Written task = Could you quote, exactly as they stand, the lines running from the one with "Identify the document" to the final line of the material?

Records =
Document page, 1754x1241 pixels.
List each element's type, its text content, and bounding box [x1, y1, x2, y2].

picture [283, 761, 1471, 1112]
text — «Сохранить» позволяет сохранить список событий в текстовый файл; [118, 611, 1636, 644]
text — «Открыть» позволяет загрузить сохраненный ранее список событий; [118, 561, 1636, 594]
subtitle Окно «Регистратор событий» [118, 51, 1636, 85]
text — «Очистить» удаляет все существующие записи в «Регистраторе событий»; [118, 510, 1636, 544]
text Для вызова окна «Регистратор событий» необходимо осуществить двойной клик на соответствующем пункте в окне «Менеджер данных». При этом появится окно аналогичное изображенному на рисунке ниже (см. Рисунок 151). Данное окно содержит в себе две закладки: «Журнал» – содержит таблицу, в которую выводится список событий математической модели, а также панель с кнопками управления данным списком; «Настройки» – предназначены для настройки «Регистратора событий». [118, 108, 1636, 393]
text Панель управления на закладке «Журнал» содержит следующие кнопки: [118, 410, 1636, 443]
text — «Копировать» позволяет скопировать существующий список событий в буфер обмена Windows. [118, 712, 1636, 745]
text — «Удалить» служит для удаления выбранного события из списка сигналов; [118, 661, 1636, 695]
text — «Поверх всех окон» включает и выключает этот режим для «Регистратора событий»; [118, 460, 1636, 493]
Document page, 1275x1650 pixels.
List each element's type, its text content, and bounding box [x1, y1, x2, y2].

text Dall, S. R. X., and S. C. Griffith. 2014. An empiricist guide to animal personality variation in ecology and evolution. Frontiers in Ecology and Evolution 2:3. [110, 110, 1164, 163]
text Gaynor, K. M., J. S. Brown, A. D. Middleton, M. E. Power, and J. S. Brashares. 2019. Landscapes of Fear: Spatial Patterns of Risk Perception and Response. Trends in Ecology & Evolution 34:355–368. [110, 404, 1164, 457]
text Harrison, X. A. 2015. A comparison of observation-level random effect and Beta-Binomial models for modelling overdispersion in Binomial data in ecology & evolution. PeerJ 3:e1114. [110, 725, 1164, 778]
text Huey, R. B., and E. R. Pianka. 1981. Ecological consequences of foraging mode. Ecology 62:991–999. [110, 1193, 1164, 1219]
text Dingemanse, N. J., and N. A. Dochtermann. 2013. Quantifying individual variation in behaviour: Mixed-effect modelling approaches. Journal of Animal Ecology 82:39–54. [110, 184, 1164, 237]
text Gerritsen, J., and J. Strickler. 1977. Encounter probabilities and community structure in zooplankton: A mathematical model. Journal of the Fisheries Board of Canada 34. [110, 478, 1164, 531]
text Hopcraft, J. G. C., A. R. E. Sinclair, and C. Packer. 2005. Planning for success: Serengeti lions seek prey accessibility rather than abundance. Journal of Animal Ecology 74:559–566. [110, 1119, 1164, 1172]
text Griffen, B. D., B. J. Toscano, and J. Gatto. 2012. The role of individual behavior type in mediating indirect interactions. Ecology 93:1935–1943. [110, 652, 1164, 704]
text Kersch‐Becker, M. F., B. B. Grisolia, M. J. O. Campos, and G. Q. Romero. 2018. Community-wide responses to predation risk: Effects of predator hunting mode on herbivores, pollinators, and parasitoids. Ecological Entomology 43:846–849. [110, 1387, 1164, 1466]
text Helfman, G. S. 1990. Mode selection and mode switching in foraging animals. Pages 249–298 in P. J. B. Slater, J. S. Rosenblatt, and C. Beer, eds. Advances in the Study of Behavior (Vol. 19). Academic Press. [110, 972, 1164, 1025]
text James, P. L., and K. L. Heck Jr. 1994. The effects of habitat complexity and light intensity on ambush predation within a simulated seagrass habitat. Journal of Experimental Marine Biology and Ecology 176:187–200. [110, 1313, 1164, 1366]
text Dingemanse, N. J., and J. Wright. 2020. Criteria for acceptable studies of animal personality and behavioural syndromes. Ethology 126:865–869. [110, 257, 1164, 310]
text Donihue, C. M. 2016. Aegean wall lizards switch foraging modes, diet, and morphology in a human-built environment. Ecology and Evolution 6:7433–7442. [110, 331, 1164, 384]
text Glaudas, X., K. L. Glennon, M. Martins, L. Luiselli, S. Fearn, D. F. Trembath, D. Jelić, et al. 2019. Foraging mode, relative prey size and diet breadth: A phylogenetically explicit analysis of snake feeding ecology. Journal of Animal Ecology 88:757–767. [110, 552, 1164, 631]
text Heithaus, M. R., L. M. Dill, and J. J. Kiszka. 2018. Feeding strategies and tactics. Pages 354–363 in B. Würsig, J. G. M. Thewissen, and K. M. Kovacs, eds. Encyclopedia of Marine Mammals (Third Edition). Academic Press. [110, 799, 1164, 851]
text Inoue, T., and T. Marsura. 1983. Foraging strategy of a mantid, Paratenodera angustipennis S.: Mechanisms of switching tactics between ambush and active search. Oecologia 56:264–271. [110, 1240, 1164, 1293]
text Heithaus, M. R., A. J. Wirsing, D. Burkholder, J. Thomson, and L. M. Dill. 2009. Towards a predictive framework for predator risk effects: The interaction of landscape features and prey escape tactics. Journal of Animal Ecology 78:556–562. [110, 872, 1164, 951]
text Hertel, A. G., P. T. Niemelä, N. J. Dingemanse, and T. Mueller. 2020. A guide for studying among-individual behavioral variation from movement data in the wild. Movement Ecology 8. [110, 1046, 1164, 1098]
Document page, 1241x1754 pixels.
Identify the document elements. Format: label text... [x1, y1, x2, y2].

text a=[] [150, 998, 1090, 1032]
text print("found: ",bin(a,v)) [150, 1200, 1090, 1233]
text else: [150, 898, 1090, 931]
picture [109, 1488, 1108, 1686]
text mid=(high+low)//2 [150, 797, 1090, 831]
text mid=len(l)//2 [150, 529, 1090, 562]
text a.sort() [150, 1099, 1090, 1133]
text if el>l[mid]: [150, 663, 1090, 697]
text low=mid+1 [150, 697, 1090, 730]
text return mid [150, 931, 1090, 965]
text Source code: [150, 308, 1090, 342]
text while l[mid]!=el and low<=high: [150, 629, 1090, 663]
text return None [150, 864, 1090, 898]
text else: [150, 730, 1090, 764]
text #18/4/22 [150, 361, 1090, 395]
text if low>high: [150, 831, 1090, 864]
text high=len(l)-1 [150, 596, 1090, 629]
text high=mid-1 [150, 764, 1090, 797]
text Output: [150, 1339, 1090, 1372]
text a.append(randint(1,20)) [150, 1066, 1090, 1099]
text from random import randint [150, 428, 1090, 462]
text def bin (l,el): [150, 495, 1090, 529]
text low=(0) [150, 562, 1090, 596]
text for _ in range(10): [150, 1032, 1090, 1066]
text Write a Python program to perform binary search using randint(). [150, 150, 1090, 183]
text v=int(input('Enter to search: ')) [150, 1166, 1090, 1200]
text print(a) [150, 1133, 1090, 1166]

Task response =
Identify the document elements. Format: label text... [x1, y1, x2, y2].

text a=[] [150, 998, 1090, 1032]
text print("found: ",bin(a,v)) [150, 1200, 1090, 1233]
text else: [150, 898, 1090, 931]
picture [109, 1488, 1108, 1686]
text mid=(high+low)//2 [150, 797, 1090, 831]
text mid=len(l)//2 [150, 529, 1090, 562]
text a.sort() [150, 1099, 1090, 1133]
text if el>l[mid]: [150, 663, 1090, 697]
text low=mid+1 [150, 697, 1090, 730]
text return mid [150, 931, 1090, 965]
text Source code: [150, 308, 1090, 342]
text while l[mid]!=el and low<=high: [150, 629, 1090, 663]
text return None [150, 864, 1090, 898]
text else: [150, 730, 1090, 764]
text #18/4/22 [150, 361, 1090, 395]
text if low>high: [150, 831, 1090, 864]
text high=len(l)-1 [150, 596, 1090, 629]
text high=mid-1 [150, 764, 1090, 797]
text Output: [150, 1339, 1090, 1372]
text a.append(randint(1,20)) [150, 1066, 1090, 1099]
text from random import randint [150, 428, 1090, 462]
text def bin (l,el): [150, 495, 1090, 529]
text low=(0) [150, 562, 1090, 596]
text for _ in range(10): [150, 1032, 1090, 1066]
text Write a Python program to perform binary search using randint(). [150, 150, 1090, 183]
text v=int(input('Enter to search: ')) [150, 1166, 1090, 1200]
text print(a) [150, 1133, 1090, 1166]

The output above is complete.